Answer these questions about the ORES incident report:
1. At what time (UTC) did oresrdb2001 have the dataset in memory again?
2. About how many external requests could not be served in codfw?
3. Which tool does the report propose using for the cache redis?

[Page excerpt]
::::::::::
Incidents/2018-03-14 ORES

From Wikitech

Summary

We had a small and planned user facing outage during maintenance

Timeline

  • 14:18 UTC Aaron Halfaker and Alex discuss the need to do a scheduled reboot of the oresrdb hosts for kernel upgrades. Decision is taken to proceed with it ASAP
  • 14:25 UTC Alex starts with the slaves in codfw and eqiad. No impact
  • 14:34 UTC Both slaves had caught up to the masters
  • 14:34 UTC Alex starts reboots for the master redis on codfw. Errors start
  • 14:35 UTC Reboot is done but redis is loading the dataset in memory
  • 14:37 UTC oresrdb2001 has the dataset in memory, jobs can be submitted once more.
  • 14:45 UTC After having gauged the effects in codfw, alex starts the same process in eqiad
  • 14:47 UTC Icinga notices
  • 14:50 UTC Up and running again. Icinga notices

Conclusions

We were unable to serve ~2500 requests total in eqiad (~250 external ones) and ~6000 requests in codfw (~240 external ones). The reason behind this is that the redis hosts that acts both as a queue and as a cache is now a SPOF and this should be addressed.

Actionables

  • Use twemproxy for the cache redis at least in order to be able to serve at least a portion of requests during a downtime (Phab: TODO)
  • Try to figure out way that the queue redis can be made highly available (Phab: TODO)
::::::::::
[Record extracts]
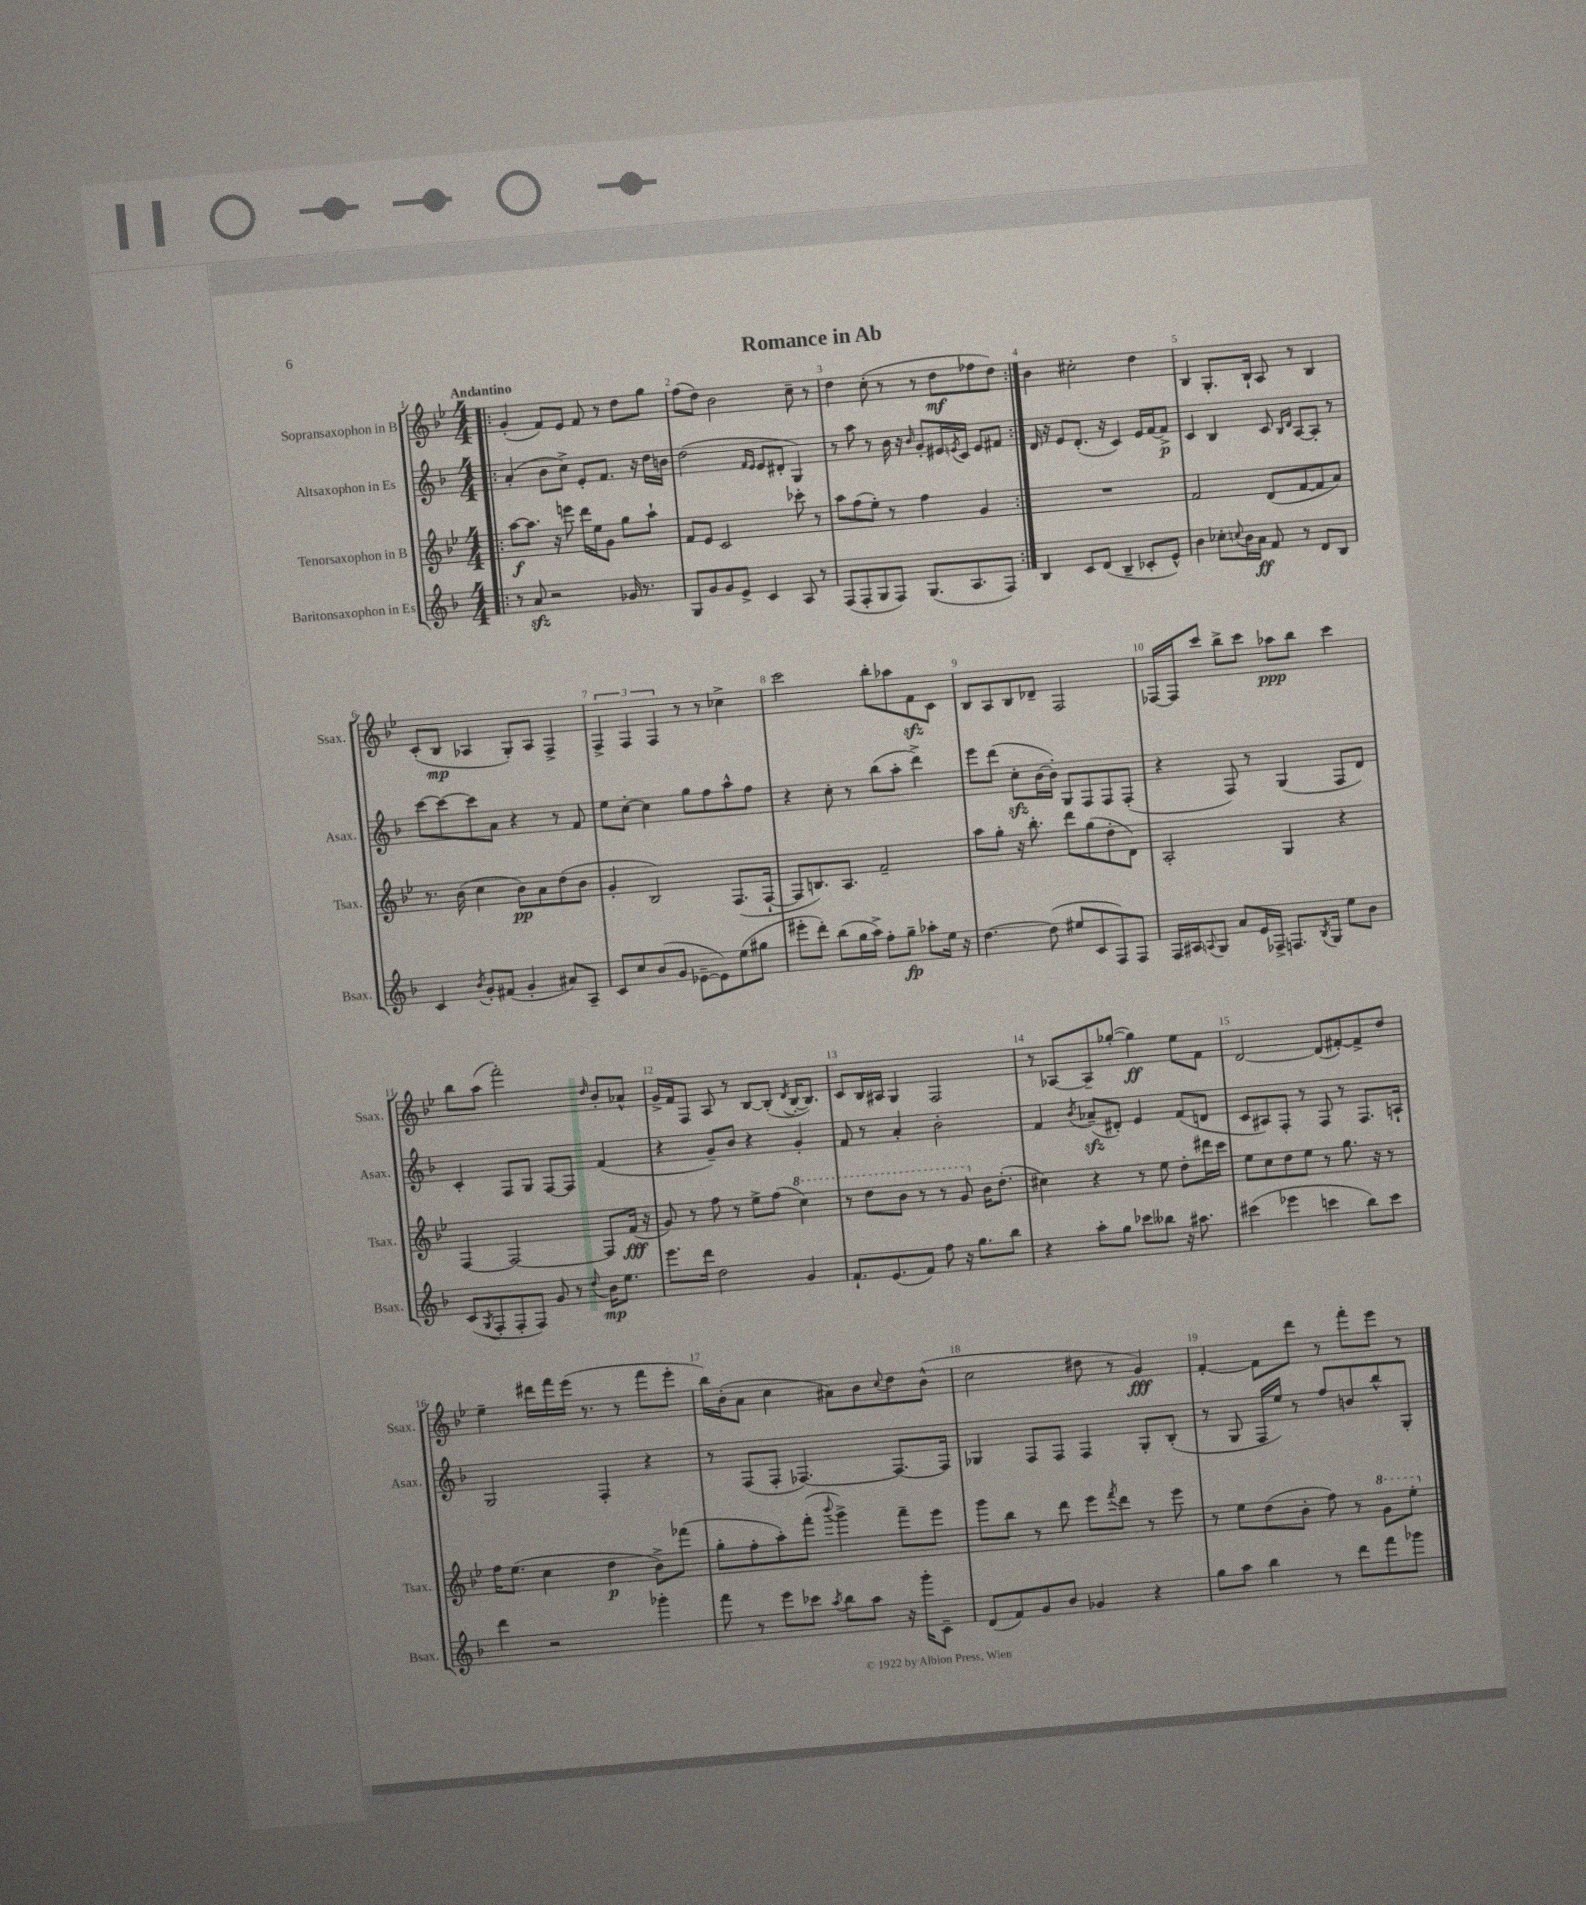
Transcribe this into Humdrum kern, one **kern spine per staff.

**kern	**kern	**kern	**kern
*staff4	*staff3	*staff2	*staff1
*clefG2	*clefG2	*clefG2	*clefG2
*k[b-]	*k[b-e-]	*k[b-]	*k[b-e-]
*M4/4	*M4/4	*M4/4	*M4/4
=!|:	=!|:	=!|:	=!|:
8r	[8aa	(4a'	(4g'
8a	8.aa]	.	.
2r	.	8b-	8f)
.	16r	.	.
.	8eee	8cc^)	8e-
.	16ddd	8e'	8f
.	16ee-	.	.
.	8g	8.f	8r
16g-	8gg	.	8dd
8.r	.	16r	.
.	8aa`	16dd	8gg
.	.	16b	.
=	=	=	=
8G	8f	(2dd	(8ff
8g	8e-	.	8dd)
8g	2c	.	2b-
8e^	.	.	.
.	.	16qqf	.
.	.	16qqe	.
4c	.	8e	.
.	.	8d#'	.
8A	8ccc-'	4G)	8cc~
8r	8r	.	8r
=	=	=	=
(8F	8aa	8r	4dd
8F'	(8ff	8aa	.
8G	8ee-')	8r	(8cc'
8F)	8r	16b-	8r
.	.	16r	.
.	.	16qqb-	.
(8.G	4ff	8g'	8r
.	.	16e#	8dd
.	.	8qe	.
8.A	.	16c	.
.	4g	8e	8ff-
8F)	.	8f#	8dd)
=:|!	=:|!	=:|!	=:|!
4B-	1r	16d	4b-
.	.	16r	.
.	.	8e	.
8c	.	(8.d'	2cc#'
(8d	.	.	.
.	.	16r	.
4B-~	.	4c)	.
8c-'	.	16e	4dd
.	.	[16f	.
8e^^)	.	8f^]	.
=	=	=	=
4b-	2f	4c	4B-
8cc-'	.	4B-	8.G'
8qqcc	.	.	.
16b-	.	.	.
16a	.	.	16B-`
8f	(8d	8c	8A
.	.	16qqB-	.
.	.	16qqd	.
8r	[8f	[8A	8r
8d	8f]	8A']	4B-
8B-	8a)	8r	.
=	=	=	=
4c	8.r	[8ccc	(8c'
.	.	8ccc_	8B-
.	(16b-	.	.
8qb-	.	.	.
8g'	4cc	8ccc]	4A-
(8f#	.	8a	.
4g'	8b-)	4r	8G')
.	8a	.	8A-
8a#)	(8dd	8r	4F^
8A~	8b-	8f	.
=	=	=	=
8c	4g'	8ee	6F^
8cc	.	[8cc'	.
.	.	.	6F
(8b-	2B-)	4cc]	.
.	.	.	6F
8g	.	.	.
[8e-~	.	8gg	8r
8e-])	.	8ff	8r
(8ee	(8.F	8aa^^	4cc-^
8gg#	.	8ff	.
.	[16F`	.	.
=	=	=	=
8eee#'	8F]	4r	2ccc
8ddd')	8.B)	.	.
(8bb-	.	8cc'	.
.	8.A	.	.
16gg	.	8r	.
16aa^)	.	.	.
8ff'	2f~	(8bb-	8bb-'
8gg~	.	8aa'	8aa-
8aa-'	.	4ddd^)	8f
16ee	.	.	8c
16r	.	.	.
=	=	=	=
[4.dd	8aa	8eee	8B-
.	8gg'	(8ddd	8A
.	16r	8cc'	8B-
.	8.bb-'	.	.
(8dd]	.	[16b-	8d-~
.	.	16b-'])	.
8ee#	8ddd	8G	2F
8c	(8gg	8F	.
8F)	8dd'	8F	.
8F	8d)	(8F'	.
=	=	=	=
16F	2A'	4r	[16F-
16A#	.	.	16F-]
8qqA	.	.	.
8G	.	.	8ccc
8a	.	8F)	8bb-^
16e	.	8r	8ccc
16F-^	.	.	.
8.F	4G	(4G	8aa-
.	.	.	8bb-
8qB-	.	.	.
16G	.	.	.
8ee	4r	8F	4ccc
8b-	.	8d)	.
=	=	=	=
(8c	[4F	4c'	8bb-
8qG	.	.	.
8F'	.	.	(8aa
8F'	2F_	8F	2fff')
8F)	.	8G	.
8g	.	[8F	.
8r	.	8F]	.
8qqdd	.	.	16qqdd
16b-	8F]	(4f	8b-'
8.ee	.	.	.
.	(16f	.	8a-^^
.	16r	.	.
=	=	=	=
8.eee	8g)	4r	16g^
.	.	.	16f
.	8r	.	8F
16ddd	.	.	.
2dd	8ff	8g~)	8A
.	8r	8b-	8r
.	8ee-^	4r	[8B-
.	(8ff	.	(8B-']
.	.	.	8qd
4g	4ccc)	4g'	[16B-'
.	.	.	8.B-])
=	=	=	=
8.f`	8r	8f	8c
.	8ddd	8r	16B-
(8.e	.	.	16A#
.	8bb-	4a'	4G
8f)	8r	.	.
8ff	8r	2b-'	2F
16r	8gg	.	.
8.gg	.	.	.
.	16b-	.	.
.	(8.dd'	.	.
8bb-	.	.	.
=	=	=	=
4r	4cc#)	4f	8r
.	.	.	[8A-
.	.	8qb-	.
8aa'	4r	(8a-~	8A-~]
8gg	.	8d#')	([8gg-'
8ccc-	8r	4e	4gg-])
8bb--	8ee-	.	.
16r	8dd'	(8f	8ee-
8.aa#	.	.	.
.	16ddd#	8d	8f
.	16ccc	.	.
=	=	=	=
(4ccc#	8ee-	8c	[2d
.	8cc	8A#)	.
4eee-	8dd	8F'	.
.	8ee-	8r	.
4ccc	8r	8F	(8d]
.	8.gg	8r	[8f#')
8bb-)	.	8.F	8f#^]
.	16r	.	.
8ccc	8r	.	8dd
.	.	16A`	.
=	=	=	=
4ddd	16ff	2G	4ee-~
.	(8.ee-	.	.
2r	4cc	.	16ddd#
.	.	.	16fff
.	.	.	(16eee-
.	.	.	8.r
.	4dd	4F'	.
.	.	.	8r
4ggg-'	8b-^)	4r	8fff
.	(8fff-	.	8eee-'
=	=	=	=
8fff	8gg'	8r	16bb-)
.	.	.	(16b-'
8r	8ff'	(8F	8a
8eee	8aa')	8F'	4cc
8ccc-	(8fff'	[4.F-)	.
8qaa	8qqbbb-	.	.
8bb-	4ggg^)	.	8a#)
8aa	.	.	8b-
.	.	.	8qqcc
16r	8fff~	8.F-_	8dd
16ggg'	.	.	.
8c~	8eee-	.	(8b-^^
.	.	16F-]	.
=	=	=	=
(8d	8ggg	4G-	2cc
8f)	8bb-	.	.
8g	8r	8F	.
8b-	8ddd	8F	.
4g-	8eee-	4F	8dd#
.	8qfff	.	.
.	8ddd	.	8r
4r	8r	8G-'	4g)
.	8eee-	(8B-'	.
=	=	=	=
8gg	8r	8r	[4f'
8aa	8ee-	8G	.
4bb-	(8dd	16F	8f]
.	.	16ee)	.
.	8b-'	8r	8ddd
8r	8ff)	8ff	8r
8ddd	8r	8b	8fff'
8fff	8gg	8bb-^^	8eee-
8ggg-	8eee-'	8G'	8r
==	==	==	==
*-	*-	*-	*-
::::::::::
[Correct response]
1. 14:37 UTC
2. About 240
3. Twemproxy